In response to feedback asking for examples in other sectors and questions about how to understand costs more accurately, five essays have been added to the book for this new edition. These essays demonstrate how real companies have taken on the challenge of improving their extended value streams working in collaboration with their suppliers and customers.
When the first edition of Seeing the Whole was published in 2003, the world was in a mad rush to outsource and offshore in pursuit of suppliers with drastically lower piece prices. Today the situation is very different; currencies have shifted, labor costs in many low-wage countries have risen, and the potential for squeezing further price reductions from suppliers is largely exhausted. What’s more, high product quality and rapid response to changing customer demands have proved elusive along unwieldy, opaque supply streams. Seeing the Whole Value Stream provides managers with a proven method for understanding and improving the value-creating process that suppliers share with customers.

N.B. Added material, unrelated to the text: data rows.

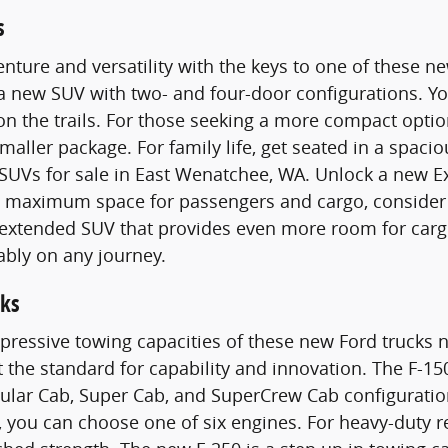
s
nture and versatility with the keys to one of these 
 a new SUV with two- and four-door configurations. 
n the trails. For those seeking a more compact optio
smaller package. For family life, get seated in a spac
SUVs for sale in East Wenatchee, WA. Unlock a new E
maximum space for passengers and cargo, consider a
n extended SUV that provides even more room for carg
ably on any journey.
ks
pressive towing capacities of these new Ford trucks n
t the standard for capability and innovation. The F-15
gular Cab, Super Cab, and SuperCrew Cab configurati
 you can choose one of six engines. For heavy-duty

By identifying all the steps and time required to move a typical product from raw materials to finished goods, the authors show that nearly 90 percent of the actions and 99.9 percent of the time required for the value stream’s current state create no value. In addition, the method clearly shows demand amplification of orders as they travel up the value stream, steadily growing quality problems, and steadily deteriorating shipping performance at every point up stream from the customer.
Applying the method to a realistic example, the authors show how four firms sharing a value stream can create a win-win-win-win future in which everyone, including the end consumer, can be better off.
The workbook goes step-by-step through an improvement process that converts the traditional value stream of isolated, compartmentalized operations into an ideal future-state value stream in which value flows from raw materials to customer in just 6 percent of the time previously needed. The dramatically improved value stream also eliminates unnecessary transport links, inventories, and handoffs, the key drivers of hidden connectivity costs.